◆ Work instructions
Please recast the lines of the items below as a JSON list of strings, one string per line, skipping blank lines. Leave the pictures out of your answer.

◆ Records from a dataset

---------------

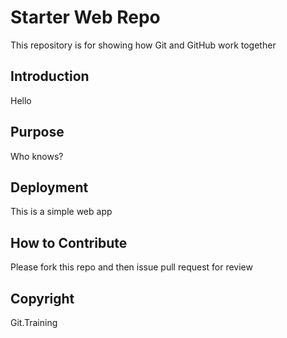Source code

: # Starter Web Repo

This repository is for showing how Git and GitHub work together

## Introduction

Hello

## Purpose

Who knows?

## Deployment

This is a simple web app

## How to Contribute

Please fork this repo and then issue pull request for review

## Copyright

Git.Training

---------------

◆ Answer box
[
  "Source code",
  ": # Starter Web Repo",
  "This repository is for showing how Git and GitHub work together",
  "## Introduction",
  "Hello",
  "## Purpose",
  "Who knows?",
  "## Deployment",
  "This is a simple web app",
  "## How to Contribute",
  "Please fork this repo and then issue pull request for review",
  "## Copyright",
  "Git.Training"
]